Customer Hosted Query Compute
K
Kyle Lundstedt
(aka, hybrid deployment for MotherDuck)
Financial services institutions and other customers with sensitive data strongly prefer to keep their data on infrastructure that they control. While many have moved to Snowflake or Databricks for scalability, etc. those customers also are moving to "lakehouse"-style architectures with open table formats (OTF like Iceberg, Delta) hosted on cloud object storage (S3, Azure Blob, etc.).
They then use the cloud data platforms for compute, with access to their OTF data as external tables that remain on their object storage. This approach gives them more control over the data, and avoids lock-in with data platforms vendors. However, while the data is stored on customer-controlled cloud object storage, it still must be processed on infrastructure owned by the data platform vendors.
To avoid this need to rely on vendor infrastructure for computing on sensitive data, companies like Fivetran offer a "hybrid deployment model", in which data is stored AND processed on customer-owned infrastructure. This architecture grants their customers complete control over their data's flow, allowing them to meet specific business needs concerning data security.
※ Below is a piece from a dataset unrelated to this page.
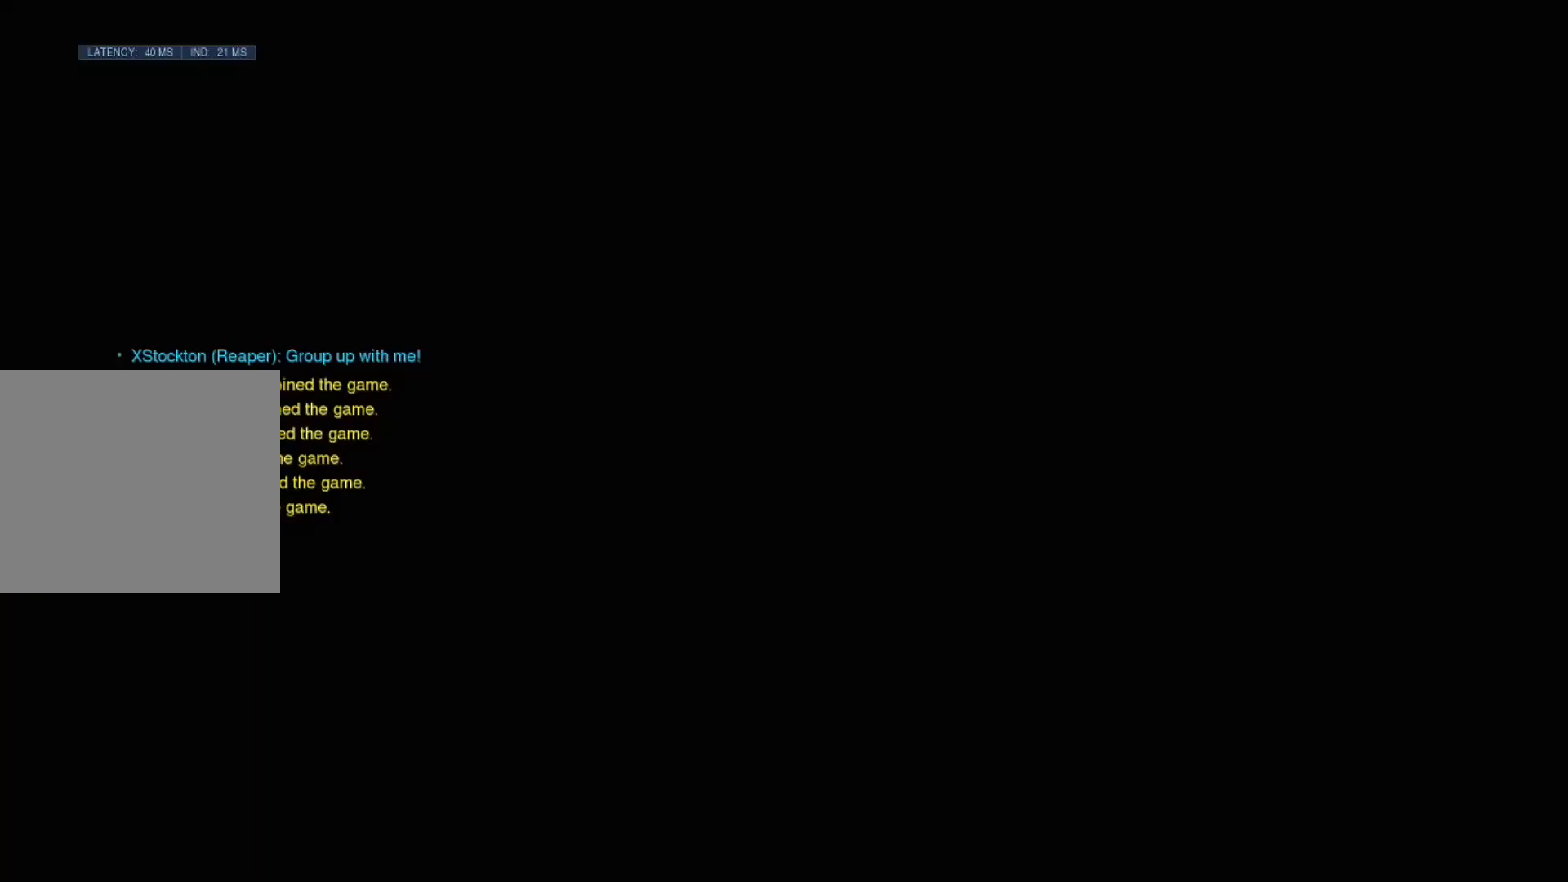
{"buttons": [], "left_stick": "up-right", "right_stick": "center", "events": [[376, "left_stick", "up-right"]]}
I'd love to see a "hybrid deployment model" for MotherDuck (MD), too! It seems that MD's architecture would make this approach relatively straightforward, whereas other data platforms might struggle to provide the same.
- DuckDB and hence MD already can read (and soon write) OTF hosted on cloud object storage (the "storage layer") with near-native performance.
- MD's architecture also seems to have separated the "control plane" (MD's Service Layer, Catalog) from the "compute layer" (Ducklings).
- MD already has "dual execution" for running hybrid queries across local and remote compute.
While running DuckDB on the customers infrastructure is possible, it wouldn't be the same, since you would lose the concurrency, user management, etc that MD provides.
So, I'd love to have MD ducklings that could run remotely in VMs or containers (or even MD Wasm -download and run the duckling in the browser! 😁) on customer-controlled infrastructure, but still managed via the MD front-end (service layer).
K
Kyle Lundstedt
For that matter, running MD ducklings on the edge (e.g., Cloudflare Workers) would be super cool, too!